SUPPLIED DATA →

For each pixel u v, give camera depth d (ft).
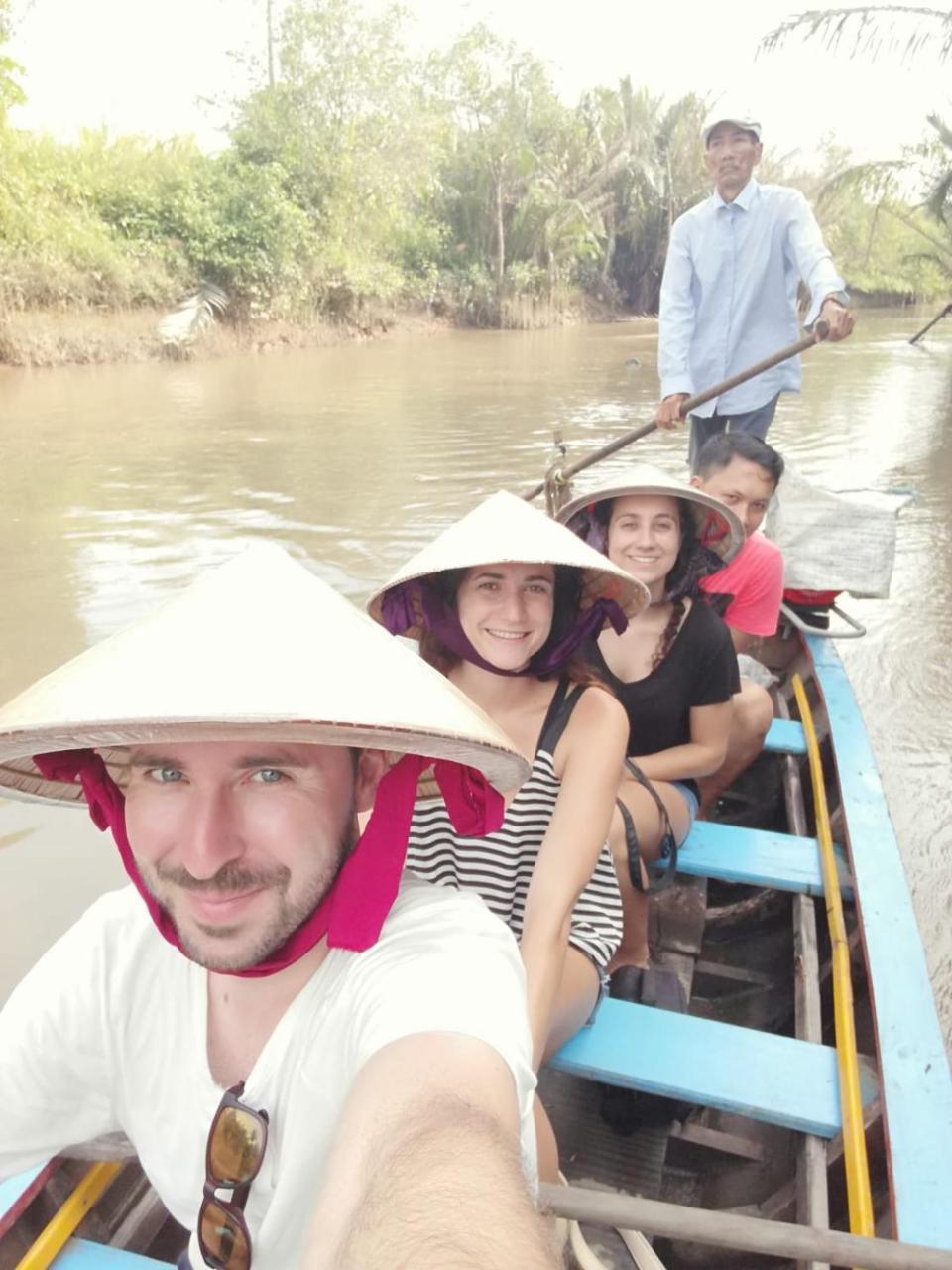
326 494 21.99
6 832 9.35
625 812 6.31
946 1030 7.76
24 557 17.57
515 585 5.36
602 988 5.65
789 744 9.62
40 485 22.76
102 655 2.52
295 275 58.70
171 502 21.29
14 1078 3.21
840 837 7.86
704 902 7.71
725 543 7.25
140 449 26.81
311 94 64.44
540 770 5.40
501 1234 1.96
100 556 17.63
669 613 7.34
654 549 7.12
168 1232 5.02
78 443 27.73
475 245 79.56
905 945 5.96
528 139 81.87
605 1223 4.05
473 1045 2.48
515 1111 2.39
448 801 2.98
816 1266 4.42
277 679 2.36
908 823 10.37
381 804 2.71
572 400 36.32
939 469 25.14
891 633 15.01
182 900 2.62
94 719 2.20
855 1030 6.11
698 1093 5.28
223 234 54.44
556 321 84.17
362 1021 2.63
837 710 9.62
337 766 2.60
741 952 7.75
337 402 35.63
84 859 8.98
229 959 2.65
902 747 11.80
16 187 46.80
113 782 2.80
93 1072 3.18
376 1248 2.01
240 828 2.54
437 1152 2.16
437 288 75.66
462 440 28.35
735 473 9.53
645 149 96.63
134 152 55.83
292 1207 2.81
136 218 52.70
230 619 2.52
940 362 49.24
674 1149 5.93
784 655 12.81
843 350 56.29
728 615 9.45
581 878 5.05
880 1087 5.00
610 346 61.46
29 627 14.35
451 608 5.67
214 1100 2.93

TASK TO COMPLETE → Give again only the lines of the material above that run from the one with "602 988 5.65" through the end, both included, exactly as they appear.

OUTPUT OF THE EXERCISE →
602 988 5.65
789 744 9.62
40 485 22.76
102 655 2.52
295 275 58.70
171 502 21.29
14 1078 3.21
840 837 7.86
704 902 7.71
725 543 7.25
140 449 26.81
311 94 64.44
540 770 5.40
501 1234 1.96
100 556 17.63
669 613 7.34
654 549 7.12
168 1232 5.02
78 443 27.73
475 245 79.56
905 945 5.96
528 139 81.87
605 1223 4.05
473 1045 2.48
515 1111 2.39
448 801 2.98
816 1266 4.42
277 679 2.36
908 823 10.37
381 804 2.71
572 400 36.32
939 469 25.14
891 633 15.01
182 900 2.62
94 719 2.20
855 1030 6.11
698 1093 5.28
223 234 54.44
556 321 84.17
362 1021 2.63
837 710 9.62
337 766 2.60
741 952 7.75
337 402 35.63
84 859 8.98
229 959 2.65
902 747 11.80
16 187 46.80
113 782 2.80
93 1072 3.18
376 1248 2.01
240 828 2.54
437 1152 2.16
437 288 75.66
462 440 28.35
735 473 9.53
645 149 96.63
134 152 55.83
292 1207 2.81
136 218 52.70
230 619 2.52
940 362 49.24
674 1149 5.93
784 655 12.81
843 350 56.29
728 615 9.45
581 878 5.05
880 1087 5.00
610 346 61.46
29 627 14.35
451 608 5.67
214 1100 2.93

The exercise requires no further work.